• _Problem requirements_
Return all the lines below exactly. Any picture among them is omitted.

/---

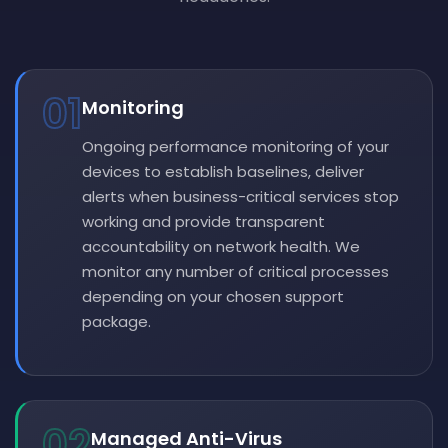
01
Monitoring
Ongoing performance monitoring of your
devices to establish baselines, deliver
alerts when business-critical services stop
working and provide transparent
accountability on network health. We
monitor any number of critical processes
depending on your chosen support
package.
02
Managed Anti-Virus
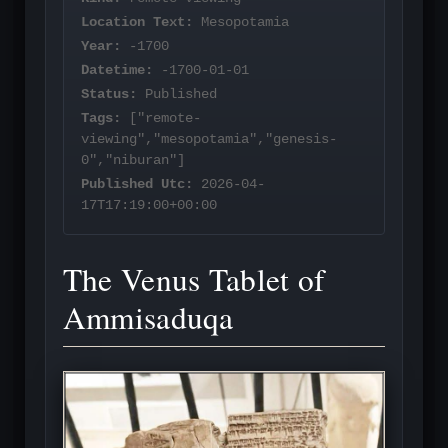
Location Text:
Mesopotamia
Year:
-1700
Datetime:
-1700-01-01
Status:
Published
Tags:
["remote-
viewing","mesopotamia","genesis-
0","niburan"]
Published Utc:
2026-04-
17T17:19:00+00:00
The Venus Tablet of
Ammisaduqa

\---

• _Answer to this exercise_
01
Monitoring
Ongoing performance monitoring of your
devices to establish baselines, deliver
alerts when business-critical services stop
working and provide transparent
accountability on network health. We
monitor any number of critical processes
depending on your chosen support
package.
02
Managed Anti-Virus
Location Text:
Mesopotamia
Year:
-1700
Datetime:
-1700-01-01
Status:
Published
Tags:
["remote-
viewing","mesopotamia","genesis-
0","niburan"]
Published Utc:
2026-04-
17T17:19:00+00:00
The Venus Tablet of
Ammisaduqa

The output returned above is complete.